*GIVEN DATA*:
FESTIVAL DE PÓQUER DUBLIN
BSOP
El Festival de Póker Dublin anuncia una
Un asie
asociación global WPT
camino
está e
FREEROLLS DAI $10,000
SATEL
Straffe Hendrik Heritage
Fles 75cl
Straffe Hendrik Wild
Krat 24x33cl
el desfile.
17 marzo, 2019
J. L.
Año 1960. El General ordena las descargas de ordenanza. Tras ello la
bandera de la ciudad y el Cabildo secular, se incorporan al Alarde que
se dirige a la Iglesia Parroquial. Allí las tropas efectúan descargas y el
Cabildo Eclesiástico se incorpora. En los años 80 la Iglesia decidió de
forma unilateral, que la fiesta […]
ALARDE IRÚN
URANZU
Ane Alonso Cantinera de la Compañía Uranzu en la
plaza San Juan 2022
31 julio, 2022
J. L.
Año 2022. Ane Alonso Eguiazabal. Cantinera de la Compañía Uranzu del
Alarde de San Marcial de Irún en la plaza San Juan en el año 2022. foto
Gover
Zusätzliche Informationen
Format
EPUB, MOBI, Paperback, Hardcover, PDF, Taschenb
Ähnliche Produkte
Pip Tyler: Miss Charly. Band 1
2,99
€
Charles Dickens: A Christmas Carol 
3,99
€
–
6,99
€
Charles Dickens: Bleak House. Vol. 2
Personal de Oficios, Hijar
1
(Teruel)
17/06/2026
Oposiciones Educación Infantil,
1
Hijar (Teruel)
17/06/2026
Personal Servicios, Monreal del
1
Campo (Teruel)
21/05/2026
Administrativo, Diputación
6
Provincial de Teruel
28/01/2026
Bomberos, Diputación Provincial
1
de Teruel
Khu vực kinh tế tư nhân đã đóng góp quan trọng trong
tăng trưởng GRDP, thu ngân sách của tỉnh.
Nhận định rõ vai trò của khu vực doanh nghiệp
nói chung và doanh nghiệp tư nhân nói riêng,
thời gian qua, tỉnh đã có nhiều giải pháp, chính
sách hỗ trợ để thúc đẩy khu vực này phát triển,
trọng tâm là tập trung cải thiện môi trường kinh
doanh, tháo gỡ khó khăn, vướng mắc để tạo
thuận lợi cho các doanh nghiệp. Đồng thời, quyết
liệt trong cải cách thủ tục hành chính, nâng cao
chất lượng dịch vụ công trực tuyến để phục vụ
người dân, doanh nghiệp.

*WORK TO COMPLETE*:
Exactly as shown above, return all of the entries.

*ANSWER BOX*:
FESTIVAL DE PÓQUER DUBLIN
BSOP
El Festival de Póker Dublin anuncia una
Un asie
asociación global WPT
camino
está e
FREEROLLS DAI $10,000
SATEL
Straffe Hendrik Heritage
Fles 75cl
Straffe Hendrik Wild
Krat 24x33cl
el desfile.
17 marzo, 2019
J. L.
Año 1960. El General ordena las descargas de ordenanza. Tras ello la
bandera de la ciudad y el Cabildo secular, se incorporan al Alarde que
se dirige a la Iglesia Parroquial. Allí las tropas efectúan descargas y el
Cabildo Eclesiástico se incorpora. En los años 80 la Iglesia decidió de
forma unilateral, que la fiesta […]
ALARDE IRÚN
URANZU
Ane Alonso Cantinera de la Compañía Uranzu en la
plaza San Juan 2022
31 julio, 2022
J. L.
Año 2022. Ane Alonso Eguiazabal. Cantinera de la Compañía Uranzu del
Alarde de San Marcial de Irún en la plaza San Juan en el año 2022. foto
Gover
Zusätzliche Informationen
Format
EPUB, MOBI, Paperback, Hardcover, PDF, Taschenb
Ähnliche Produkte
Pip Tyler: Miss Charly. Band 1
2,99
€
Charles Dickens: A Christmas Carol 
3,99
€
–
6,99
€
Charles Dickens: Bleak House. Vol. 2
Personal de Oficios, Hijar
1
(Teruel)
17/06/2026
Oposiciones Educación Infantil,
1
Hijar (Teruel)
17/06/2026
Personal Servicios, Monreal del
1
Campo (Teruel)
21/05/2026
Administrativo, Diputación
6
Provincial de Teruel
28/01/2026
Bomberos, Diputación Provincial
1
de Teruel
Khu vực kinh tế tư nhân đã đóng góp quan trọng trong
tăng trưởng GRDP, thu ngân sách của tỉnh.
Nhận định rõ vai trò của khu vực doanh nghiệp
nói chung và doanh nghiệp tư nhân nói riêng,
thời gian qua, tỉnh đã có nhiều giải pháp, chính
sách hỗ trợ để thúc đẩy khu vực này phát triển,
trọng tâm là tập trung cải thiện môi trường kinh
doanh, tháo gỡ khó khăn, vướng mắc để tạo
thuận lợi cho các doanh nghiệp. Đồng thời, quyết
liệt trong cải cách thủ tục hành chính, nâng cao
chất lượng dịch vụ công trực tuyến để phục vụ
người dân, doanh nghiệp.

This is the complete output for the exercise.